* **Quoted passage**:
I found over dozen bourbons that matched my criteria however, 12 samples of bourbons even at 1/4 oz each starts to add up. I wanted to be sure that people could get home safely so I limited the field to nine. As I spread the word among my friends I was able to find about 25 people who committed to coming and who were willing to chip in to cover the costs of the whiskey.

Now, because I also wanted to participate in the tasting, the trick was figuring out how to set things up so the tasting was blind for me as well. The solution I settled on was I would mark nine brown paper lunch bags with the planetary symbols, Mars ♂, Venus ♀ etc. and then my wife bagged the bottles. For a couple of the bottles that were more easy to identify we decanted the bourbon into clean wine bottles.

* **Prompt 1**: In the bourbon tasting text, how many bourbons did the field end up limited to?
* **Prompt 2**: Rewrite the passage of the bourbon tasting text starting at "I found over" and ending at "clean wine bottles.", changing "bottles" to "flasks".

* **Data section**:
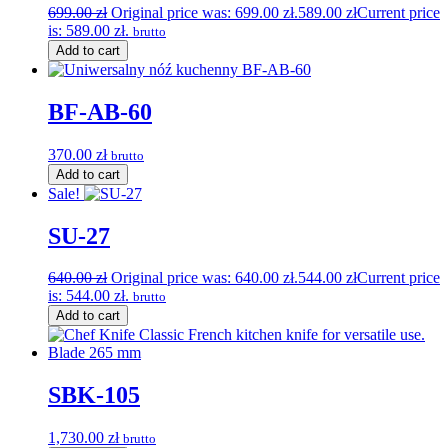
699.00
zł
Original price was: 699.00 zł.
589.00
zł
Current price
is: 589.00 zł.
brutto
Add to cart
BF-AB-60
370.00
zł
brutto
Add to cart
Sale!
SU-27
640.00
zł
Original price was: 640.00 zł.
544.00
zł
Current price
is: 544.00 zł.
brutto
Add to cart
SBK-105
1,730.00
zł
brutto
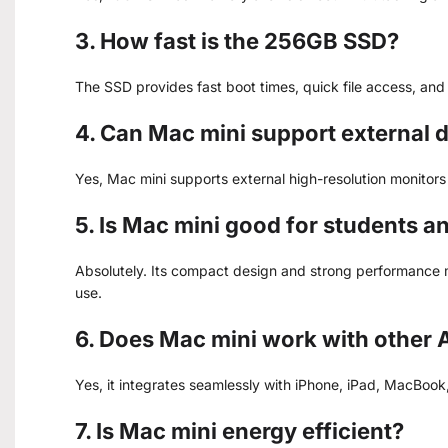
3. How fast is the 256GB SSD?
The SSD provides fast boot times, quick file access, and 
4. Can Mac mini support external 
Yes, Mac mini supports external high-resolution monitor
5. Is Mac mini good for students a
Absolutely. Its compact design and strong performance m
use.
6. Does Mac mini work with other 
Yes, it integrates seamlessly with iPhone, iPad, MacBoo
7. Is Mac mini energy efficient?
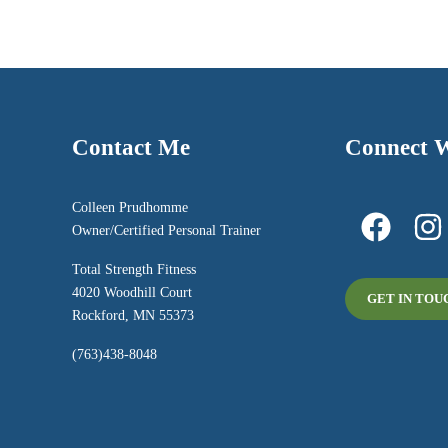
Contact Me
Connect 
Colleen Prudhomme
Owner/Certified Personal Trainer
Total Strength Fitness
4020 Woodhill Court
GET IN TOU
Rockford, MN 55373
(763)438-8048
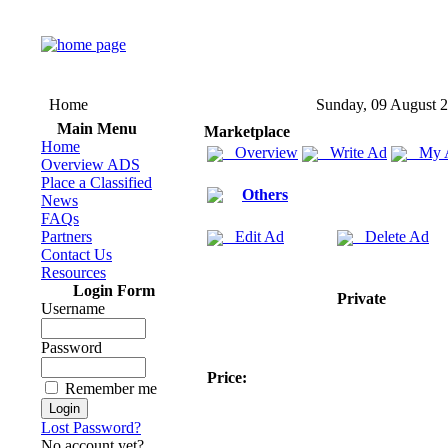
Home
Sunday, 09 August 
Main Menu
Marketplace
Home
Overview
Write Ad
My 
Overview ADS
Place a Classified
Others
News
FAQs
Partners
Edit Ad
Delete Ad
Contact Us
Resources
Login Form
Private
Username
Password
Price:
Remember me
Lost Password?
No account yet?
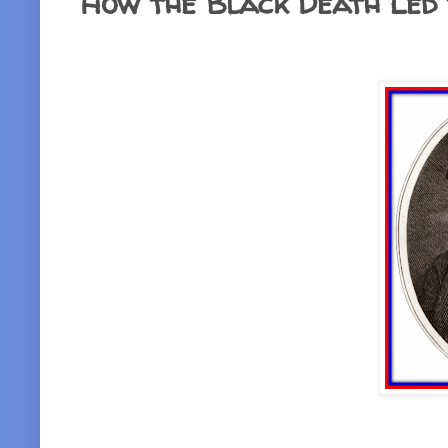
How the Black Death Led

==

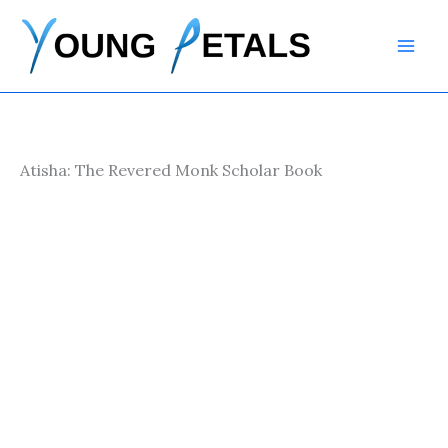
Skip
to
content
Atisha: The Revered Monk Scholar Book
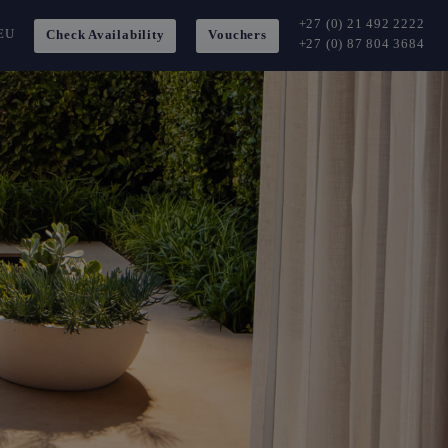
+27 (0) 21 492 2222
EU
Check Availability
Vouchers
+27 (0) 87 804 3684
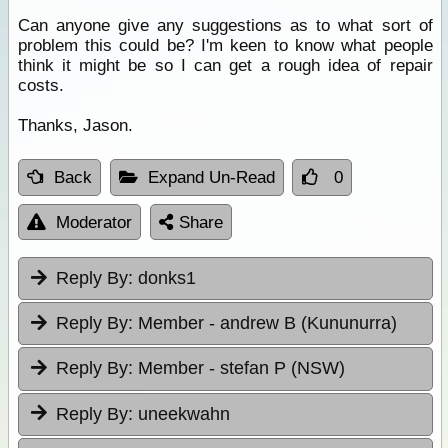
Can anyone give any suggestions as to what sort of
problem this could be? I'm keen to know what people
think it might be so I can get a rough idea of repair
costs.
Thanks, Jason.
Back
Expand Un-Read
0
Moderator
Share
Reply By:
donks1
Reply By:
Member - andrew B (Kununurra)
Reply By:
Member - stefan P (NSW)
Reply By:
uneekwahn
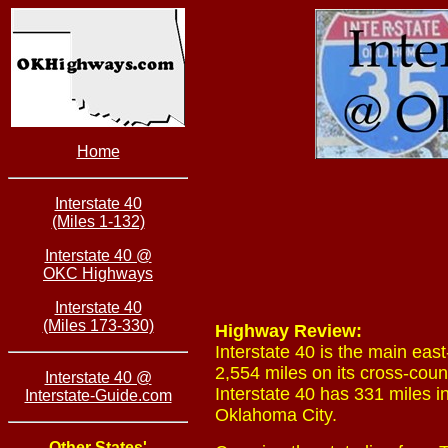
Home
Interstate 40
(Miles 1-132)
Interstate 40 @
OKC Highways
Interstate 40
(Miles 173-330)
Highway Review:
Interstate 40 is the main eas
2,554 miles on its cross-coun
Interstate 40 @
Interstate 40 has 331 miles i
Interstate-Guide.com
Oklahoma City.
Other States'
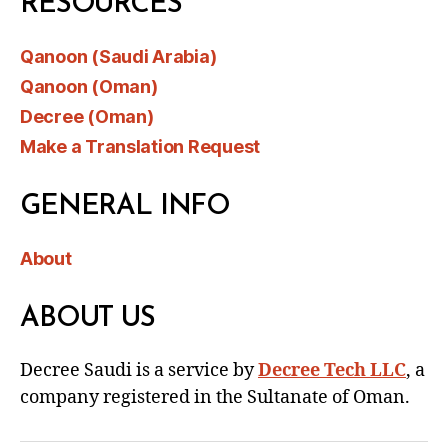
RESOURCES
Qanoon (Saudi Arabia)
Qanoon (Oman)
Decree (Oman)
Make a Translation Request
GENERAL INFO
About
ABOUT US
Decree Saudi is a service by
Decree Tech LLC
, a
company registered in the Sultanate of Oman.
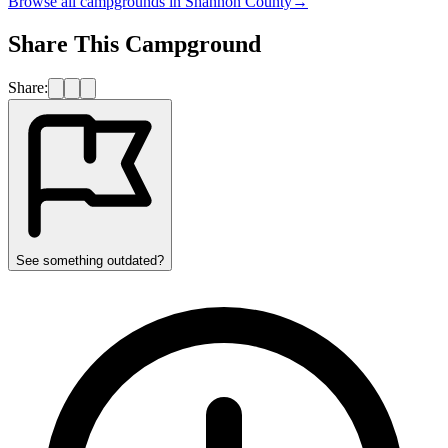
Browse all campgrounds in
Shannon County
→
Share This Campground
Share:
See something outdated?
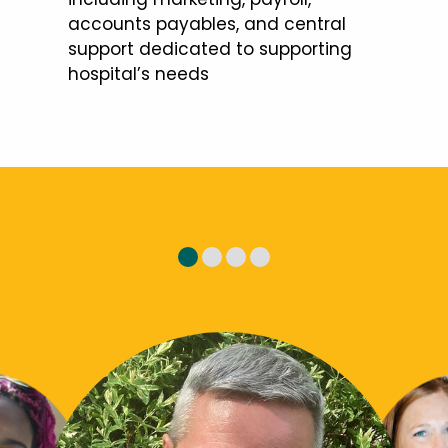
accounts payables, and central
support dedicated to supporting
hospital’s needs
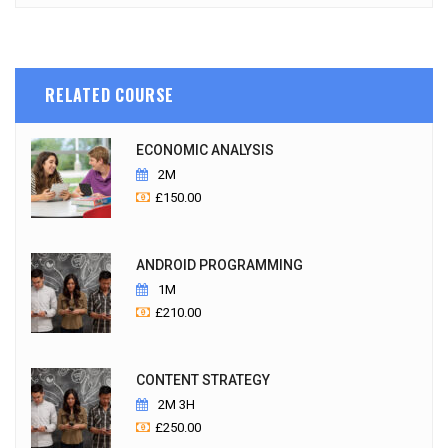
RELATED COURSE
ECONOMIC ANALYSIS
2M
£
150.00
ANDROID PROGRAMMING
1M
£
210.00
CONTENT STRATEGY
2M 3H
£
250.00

* * *

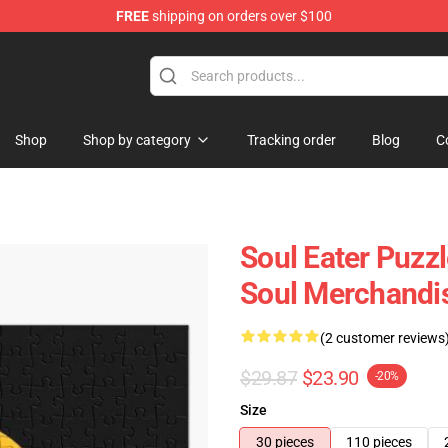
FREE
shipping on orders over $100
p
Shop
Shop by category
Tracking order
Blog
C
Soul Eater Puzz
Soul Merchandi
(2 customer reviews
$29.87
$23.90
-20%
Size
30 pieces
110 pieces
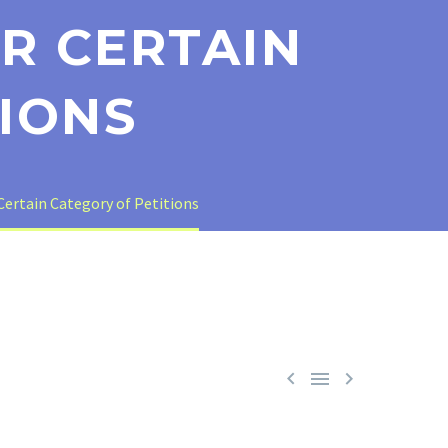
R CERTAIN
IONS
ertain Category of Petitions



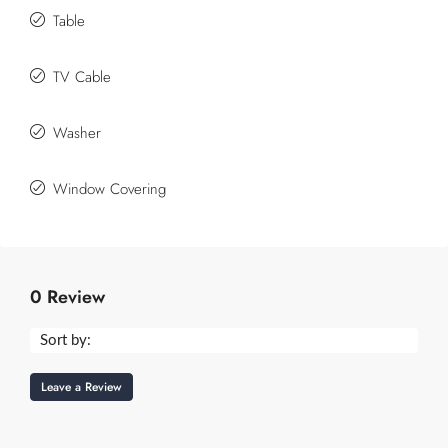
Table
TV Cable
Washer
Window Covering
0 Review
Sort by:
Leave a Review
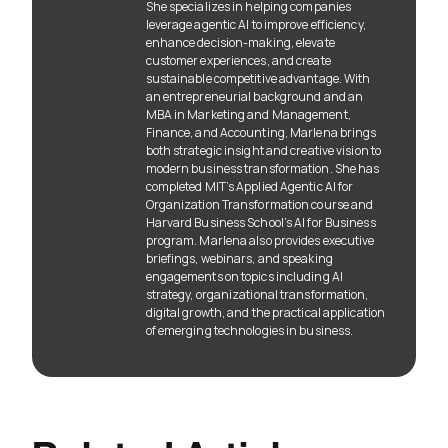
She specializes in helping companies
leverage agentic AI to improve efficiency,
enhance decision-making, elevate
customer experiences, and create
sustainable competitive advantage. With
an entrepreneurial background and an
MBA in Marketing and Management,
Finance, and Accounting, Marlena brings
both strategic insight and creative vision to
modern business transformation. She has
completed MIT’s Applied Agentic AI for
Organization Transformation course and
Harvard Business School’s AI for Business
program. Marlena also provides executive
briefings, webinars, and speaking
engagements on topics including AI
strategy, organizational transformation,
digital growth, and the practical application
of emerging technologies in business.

* **Expected answer 1**: Nine.

* **Expected answer 2**:
I found over dozen bourbons that matched my criteria however, 12 samples of bourbons even at 1/4 oz each starts to add up. I wanted to be sure that people could get home safely so I limited the field to nine. As I spread the word among my friends I was able to find about 25 people who committed to coming and who were willing to chip in to cover the costs of the whiskey.

Now, because I also wanted to participate in the tasting, the trick was figuring out how to set things up so the tasting was blind for me as well. The solution I settled on was I would mark nine brown paper lunch bags with the planetary symbols, Mars ♂, Venus ♀ etc. and then my wife bagged the flasks. For a couple of the flasks that were more easy to identify we decanted the bourbon into clean wine flasks.